Common anemia drug may protect hearts of infants undergoing surgical repair of congenital defects

Medical College of Wisconsin researchers may have promising news for the many infants who are born with a congenital heart defect serious enough to require surgery before their first birthday. Congenital heart defects occur in one out of every 125 newborn children. One-third of these infants will require a major surgical procedure within their first year to prevent premature death.

The team, led by John E. Baker, Ph.D., professor of pediatric surgery at the Medical College of Wisconsin, found that infant rabbit hearts receiving a single, pre-surgical treatment of erythropoietin, a drug commonly used to treat anemia, recovered better than hearts that did not.

Their study, funded in part by the National Institutes of Health, and reported in the April 21 issue of Basic Research in Cardiology, indicates that erythropoietin may be a practical way to increase protection of the heart from damage due to temporary interruptions of blood flow during surgery.
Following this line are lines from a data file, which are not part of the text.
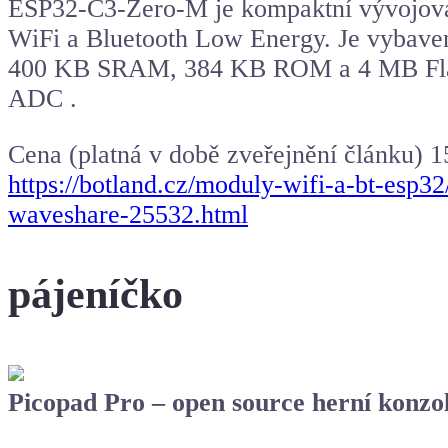
ESP32-C3-Zero-M je kompaktní vývojová 
WiFi a Bluetooth Low Energy. Je vybave
400 KB SRAM, 384 KB ROM a 4 MB Flash 
ADC .
Cena (platná v době zveřejnění článku) 
https://botland.cz/moduly-wifi-a-bt-esp
waveshare-25532.html
pájeníčko
Picopad Pro – open source herní konzol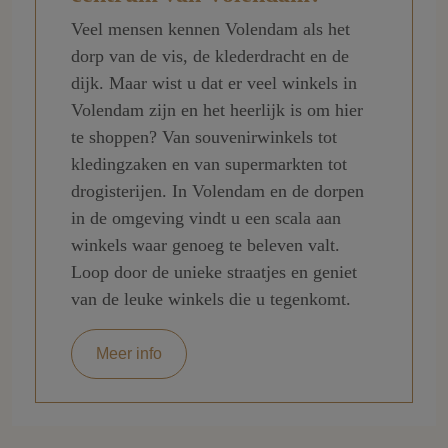
Veel mensen kennen Volendam als het
dorp van de vis, de klederdracht en de
dijk. Maar wist u dat er veel winkels in
Volendam zijn en het heerlijk is om hier
te shoppen? Van souvenirwinkels tot
kledingzaken en van supermarkten tot
drogisterijen. In Volendam en de dorpen
in de omgeving vindt u een scala aan
winkels waar genoeg te beleven valt.
Loop door de unieke straatjes en geniet
van de leuke winkels die u tegenkomt.
Meer info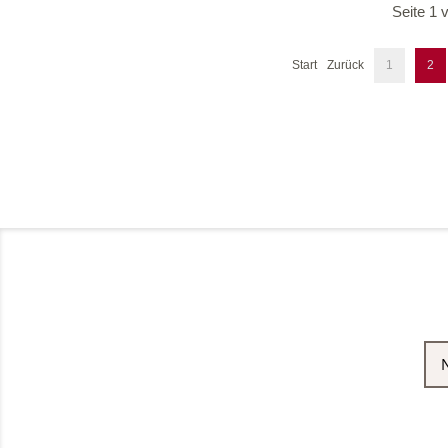
Seite 1 
Start
Zurück
1
2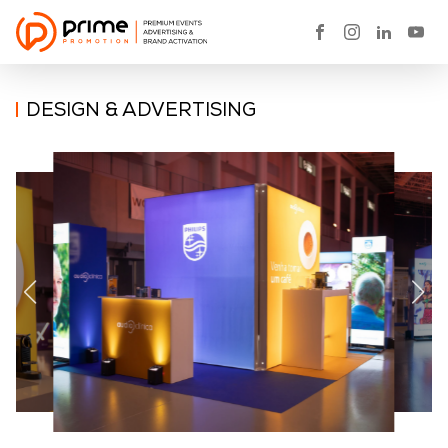
DESIGN & ADVERTISING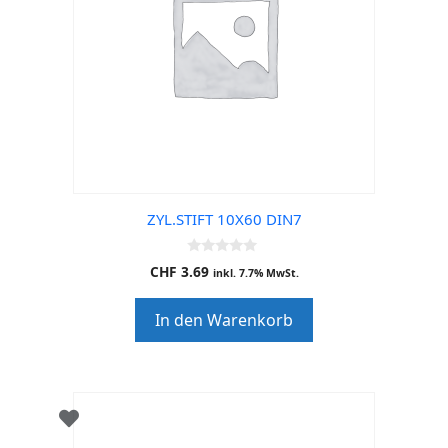
ZYL.STIFT 10X60 DIN7
0
CHF
3.69
inkl. 7.7% MwSt.
o
u
t
In den Warenkorb
o
f
5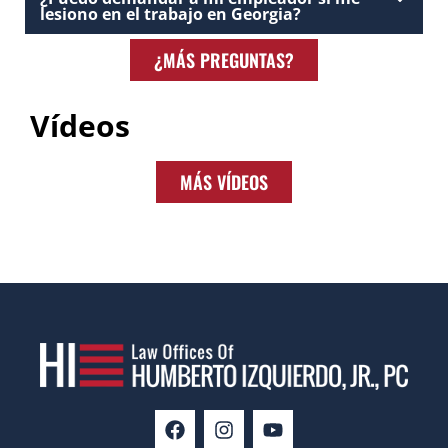
lesiono en el trabajo en Georgia?
¿MÁS PREGUNTAS?
Vídeos
MÁS VÍDEOS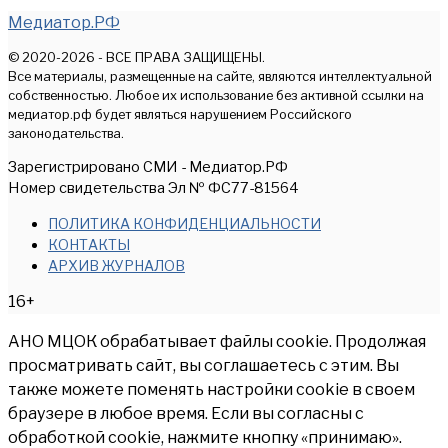
Медиатор.РФ
© 2020-2026 - ВСЕ ПРАВА ЗАЩИЩЕНЫ.
Все материалы, размещенные на сайте, являются интеллектуальной
собственностью. Любое их использование без активной ссылки на
медиатор.рф будет являться нарушением Российского
законодательства.
Зарегистрировано СМИ - Медиатор.РФ
Номер свидетельства Эл № ФС77-81564
ПОЛИТИКА КОНФИДЕНЦИАЛЬНОСТИ
КОНТАКТЫ
АРХИВ ЖУРНАЛОВ
16+
АНО МЦОК обрабатывает файлы cookie. Продолжая
просматривать сайт, вы соглашаетесь с этим. Вы
также можете поменять настройки cookie в своем
браузере в любое время. Если вы согласны с
обработкой cookie, нажмите кнопку «принимаю».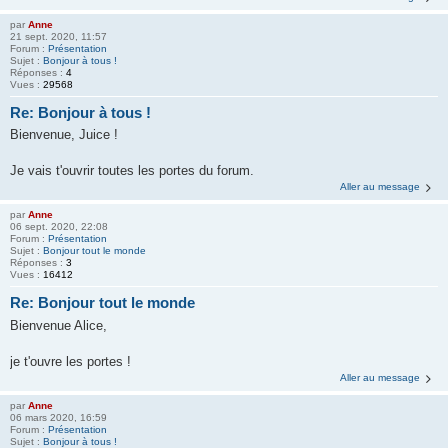
par
Anne
21 sept. 2020, 11:57
Forum :
Présentation
Sujet :
Bonjour à tous !
Réponses :
4
Vues :
29568
Re: Bonjour à tous !
Bienvenue, Juice !
Je vais t'ouvrir toutes les portes du forum.
Aller au message
par
Anne
06 sept. 2020, 22:08
Forum :
Présentation
Sujet :
Bonjour tout le monde
Réponses :
3
Vues :
16412
Re: Bonjour tout le monde
Bienvenue Alice,
je t'ouvre les portes !
Aller au message
par
Anne
06 mars 2020, 16:59
Forum :
Présentation
Sujet :
Bonjour à tous !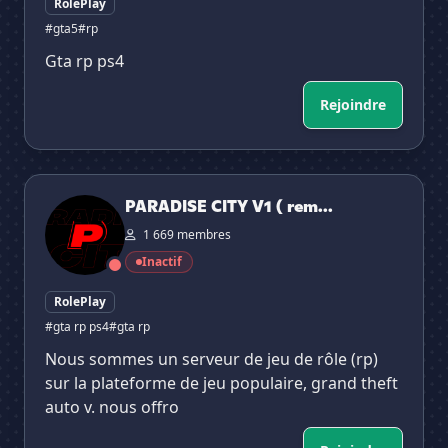
RolePlay
#gta5
#rp
Gta rp ps4
Rejoindre
PARADISE CITY V1 ( remastered )
PARADISE CITY V1 ( rem...
1 669 membres
Inactif
RolePlay
#gta rp ps4
#gta rp
Nous sommes un serveur de jeu de rôle (rp)
sur la plateforme de jeu populaire, grand theft
auto v. nous offro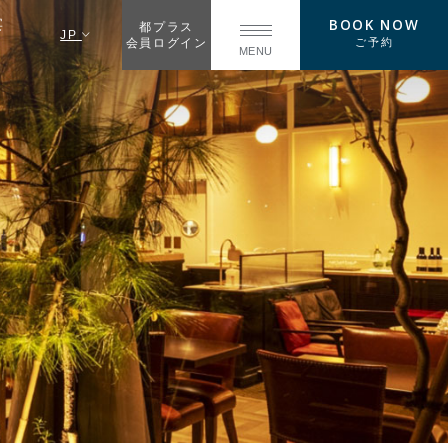
BOOK NOW
宴
都プラス
JP
ご予約
会員ログイン
MENU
“Protecting a child’s heart during surgical repair of birth defects remains a challenge for the cardiac surgeon,” says Dr. Baker. “We are encouraged by the results of this study because currently, there are no medical therapies available to protect the heart against the damaging effects of surgery.”

Dr. Baker’s team found that, when measured by improved heart function, erythropoietin appears to substantially and immediately decrease injury to the rabbit heart in a setting simulating surgical repair.

Children undergoing heart surgery suffer varying degrees of oxygen deprivation or cyanosis when the heart is chronically perfused with inadequately oxygenated blood. Dr. Baker and colleagues sought to unravel the natural mechanisms by which hearts protect themselves against chronic hypoxia.

In earlier studies, the team showed that infant human and rabbit hearts adapted to chronic hypoxia by activating specific signaling pathways and increasing nitric oxide production. They also found that the method by which hearts adapt to chronic hypoxia from birth results in a process called erythropoiesis, which is an increase in hemoglobin and hematocrit. These blood components are key to increasing the transport of oxygen to the heart. This process is moderated by the protein erythropoietin, of which a human recombinant version, sold as Procrit or Epogen, is currently used to treat anemia.

In a classic example of translational, bench-to-bedside, research the authors are planning to seek approval to conduct a clinical trial at Children’s Hospital of Wisconsin to evaluate the ability of erythropoietin to protect the infant human heart during surgical repair of congenital heart defects. Children’s Hospital is a major teaching affiliate of the Medical College.